The most active corn contract for December delivery was up 5.25 cents, or 1.28 percent to 4.1475 U.S. dollars per bushel. September wheat was up 3.75 cents, or 0.76 percent to 4.945 dollars per bushel. November soybeans were up 0.25 cent, or 0.03 percent to 8.6875 U.S. dollars per bushel.
China's Ministry of Commerce said on Monday that related Chinese companies have halted purchases of U.S. farm produce. The move came after the U.S. plan to impose additional 10-percent tariffs on 300 billion U.S. dollars' worth of Chinese imports, which seriously violated the consensus reached by the two heads of state in Osaka, Japan.

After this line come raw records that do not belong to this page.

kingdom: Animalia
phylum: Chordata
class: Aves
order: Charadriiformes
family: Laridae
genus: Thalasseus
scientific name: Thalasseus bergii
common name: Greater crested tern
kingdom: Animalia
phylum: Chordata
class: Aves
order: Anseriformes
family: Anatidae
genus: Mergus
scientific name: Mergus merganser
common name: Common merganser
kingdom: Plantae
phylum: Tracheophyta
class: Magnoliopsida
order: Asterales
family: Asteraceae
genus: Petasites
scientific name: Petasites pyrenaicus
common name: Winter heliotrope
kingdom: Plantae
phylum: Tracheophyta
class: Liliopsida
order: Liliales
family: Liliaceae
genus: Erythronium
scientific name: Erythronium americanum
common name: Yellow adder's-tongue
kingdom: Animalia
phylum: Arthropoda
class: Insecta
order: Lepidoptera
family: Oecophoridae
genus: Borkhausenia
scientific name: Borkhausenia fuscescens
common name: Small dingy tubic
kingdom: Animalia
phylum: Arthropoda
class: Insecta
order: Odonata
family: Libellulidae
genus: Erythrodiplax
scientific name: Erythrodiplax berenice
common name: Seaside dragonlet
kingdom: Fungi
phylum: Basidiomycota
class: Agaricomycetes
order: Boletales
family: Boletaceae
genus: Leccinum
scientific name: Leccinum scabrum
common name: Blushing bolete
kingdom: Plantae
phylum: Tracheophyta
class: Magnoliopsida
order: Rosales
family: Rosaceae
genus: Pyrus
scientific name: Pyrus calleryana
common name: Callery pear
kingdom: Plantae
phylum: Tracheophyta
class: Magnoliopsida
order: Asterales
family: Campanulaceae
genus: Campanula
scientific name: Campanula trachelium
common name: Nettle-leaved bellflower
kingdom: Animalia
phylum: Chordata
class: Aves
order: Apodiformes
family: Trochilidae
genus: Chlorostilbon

The news pressured CBOT soybean futures, which opened sharply lower on Monday. However, bargain buying helped recover the losses, said market watchers.
Unfavorable weather conditions, especially flooding in the spring, have led to the late planting of U.S. corn. Worries about corn condition supported its prices, said market analysts.
The latest crop progress report released on Monday afternoon confirmed that 57 percent of the U.S. corn was rated as good or excellent as of August 4, one percentage point lower than the previous week, and much lower than last year's 71 percent.